A great deal of collaboration goes on between NASA and NOAA in order to devise and interpret the readings from mission instruments; the SDO mission, which is responsible for the AIA instrument, works closely with the GOES-R SUVI project; additionally, NASA’s EVE system and NOAA’s EXIS instrument were built by the same team at the University of Colorado at Boulder.
The Future- NOAA's CCOR on GOES-U
With the planned launch of GOES-U in 2024, a new instrument, the Compact Coronagraph (CCOR) will become the primary source for coronagraph data and it’s advanced capabilities will supplement the long-running LASCO data. LASCO, despite being launched more than twenty years ago, is still a critically important instrument since it is still the best way for researchers on earth to track CMEs, making the race to replace it with CCOR on SWFO and GOES-U especially important.
Ultimately, CCOR will be able to better image the evolving solar activity of the corona and CMEs, enabling NOAA to better predict space weather that could affect technology and weather patterns on Earth.
Instrument glossary:
LASCO: a coronagraph, which launched on the NASA-ESA SOHO Mission in 1995. Designed to track CMEs.
EIT: a telescope on SOHO that helped researchers link sunspot activity, the Sun’s magnetic pole change, and the Sun’s solar cycle.
HMI: a camera on NASA’s SDO 2010 mission that takes visible light pictures of the entire Earth-facing side of the Sun.

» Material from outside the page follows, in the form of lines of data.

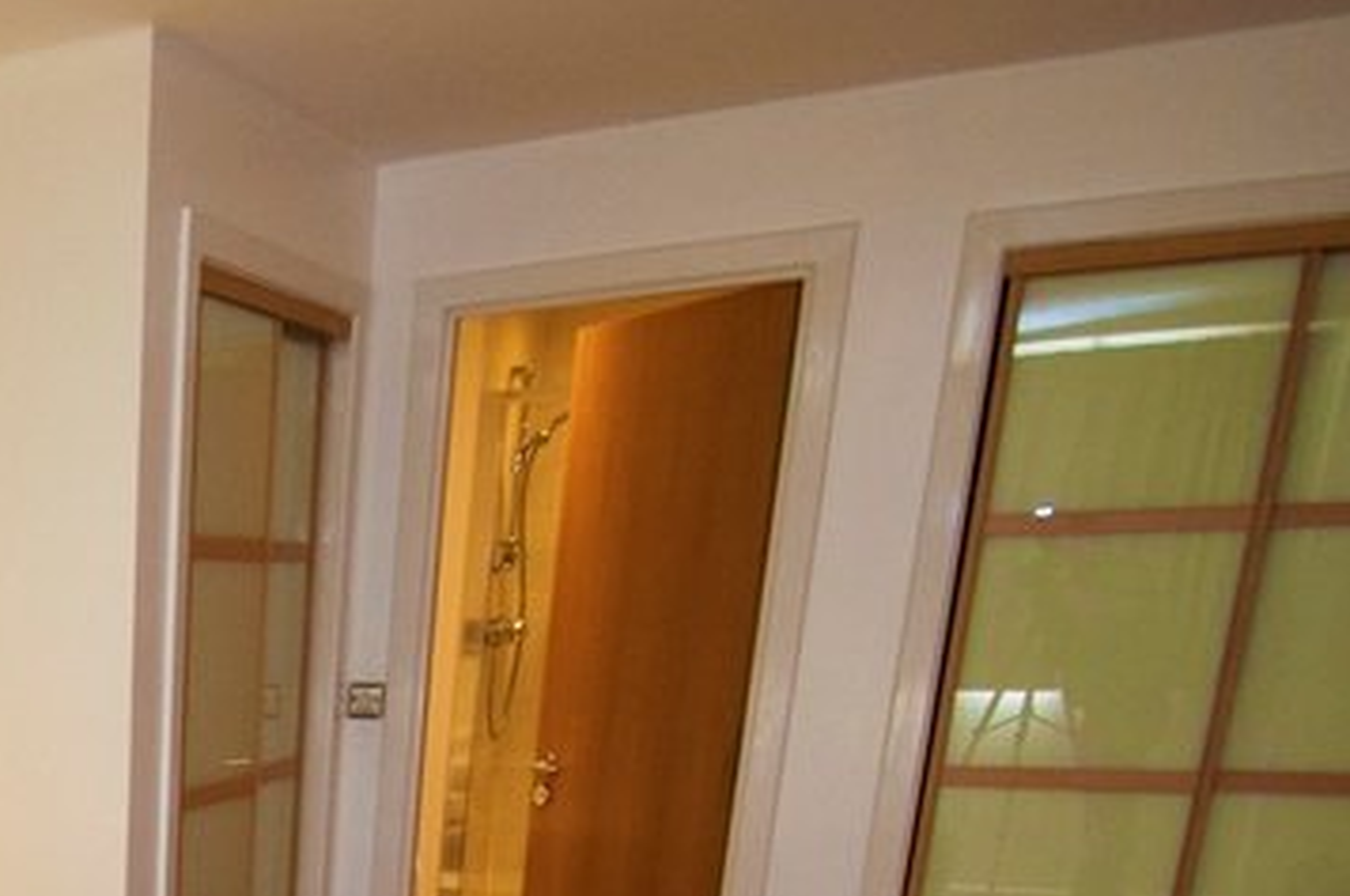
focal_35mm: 43
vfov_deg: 27.2
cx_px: -155
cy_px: 1093
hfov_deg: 37.6
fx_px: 1610
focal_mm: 10
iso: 800
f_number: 4
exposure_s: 1/60
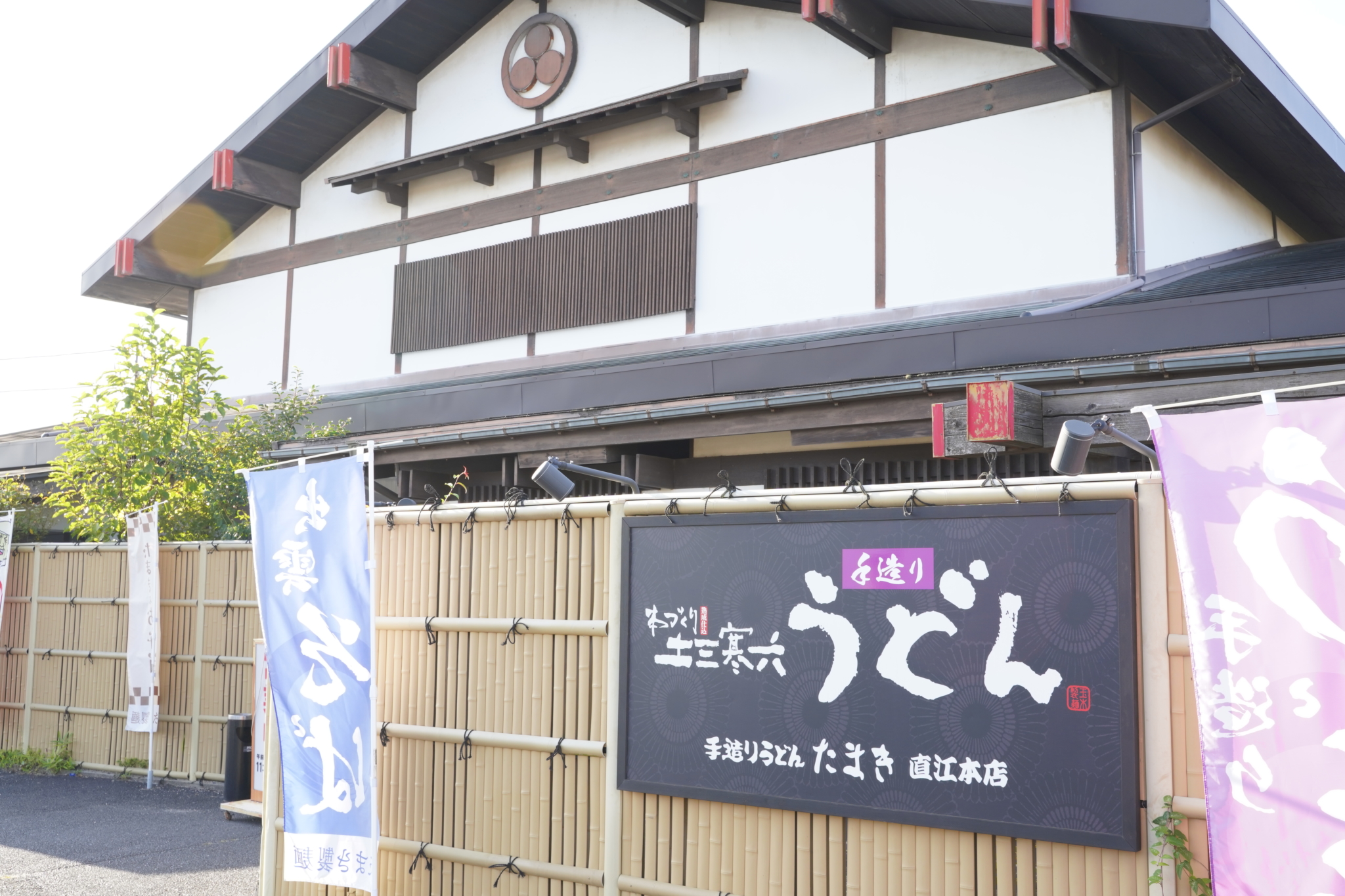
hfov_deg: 51.9
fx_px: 1382
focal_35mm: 37
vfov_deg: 35.9
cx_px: 672
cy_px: 448
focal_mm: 37
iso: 500
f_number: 9
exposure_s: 1/125
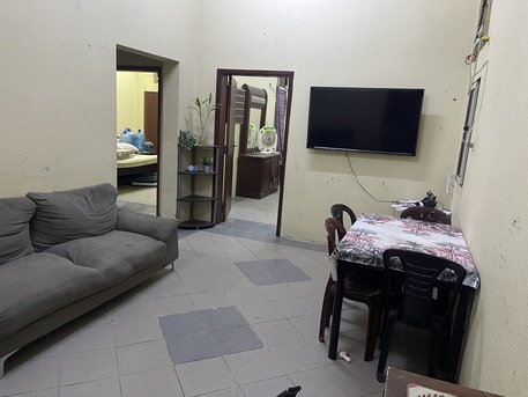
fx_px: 381
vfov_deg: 54.9
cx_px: 264
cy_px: 198
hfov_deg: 69.4
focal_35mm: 25
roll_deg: -3.8
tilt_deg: -10.4
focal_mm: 5.1
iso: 500
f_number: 1.6
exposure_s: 1/30
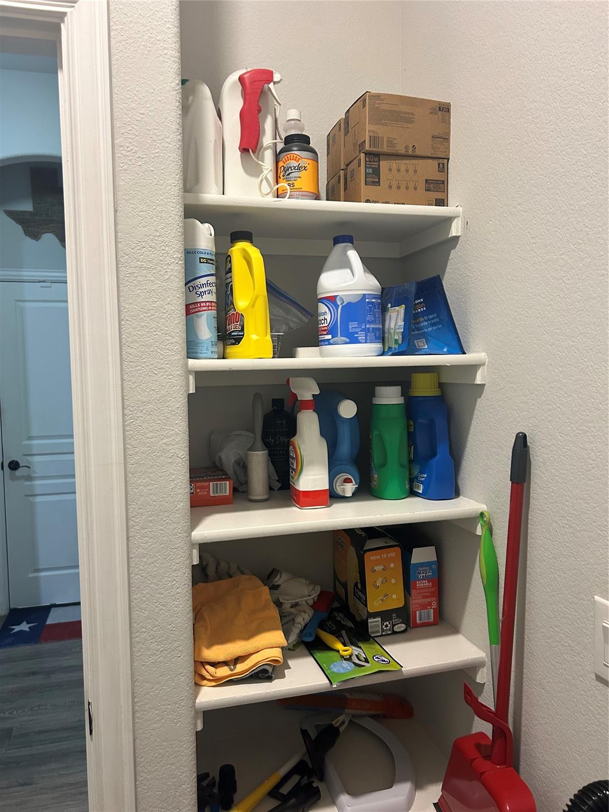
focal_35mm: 26
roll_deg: +0.5
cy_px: 406
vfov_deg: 67.3
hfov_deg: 53.1
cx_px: 304
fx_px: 610
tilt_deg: -2.7
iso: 200
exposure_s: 1/60
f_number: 1.5
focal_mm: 5.7
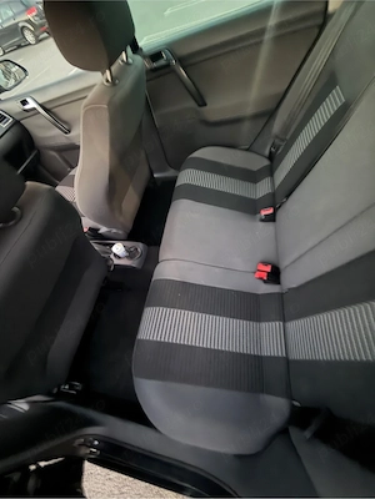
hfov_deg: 85.7
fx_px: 202
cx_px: 188
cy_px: 250
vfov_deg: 102.1
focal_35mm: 14
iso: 1250
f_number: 2.2
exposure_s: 1/10
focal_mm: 2.22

It looks at the Sun’s brightness and measures magnetic field strength.
AIA: a telescope on the SDO mission that sees the Sun’s extreme ultraviolet light in 10 different wavelengths.
EVE: an instrument on SDO that measures the change in the Sun's brightness over time.
SUVI: a telescope on NOAA’s GOES-R Series mission that measures the Sun’s UV activity.
EXIS: an instrument on GOES-R used to measure X-rays and UV rays that helps measure the brightness of the Sun.
CCOR: a coronagraph set to launch in 2024 on NOAA’s GOES-U satellite. Will replace LASCO.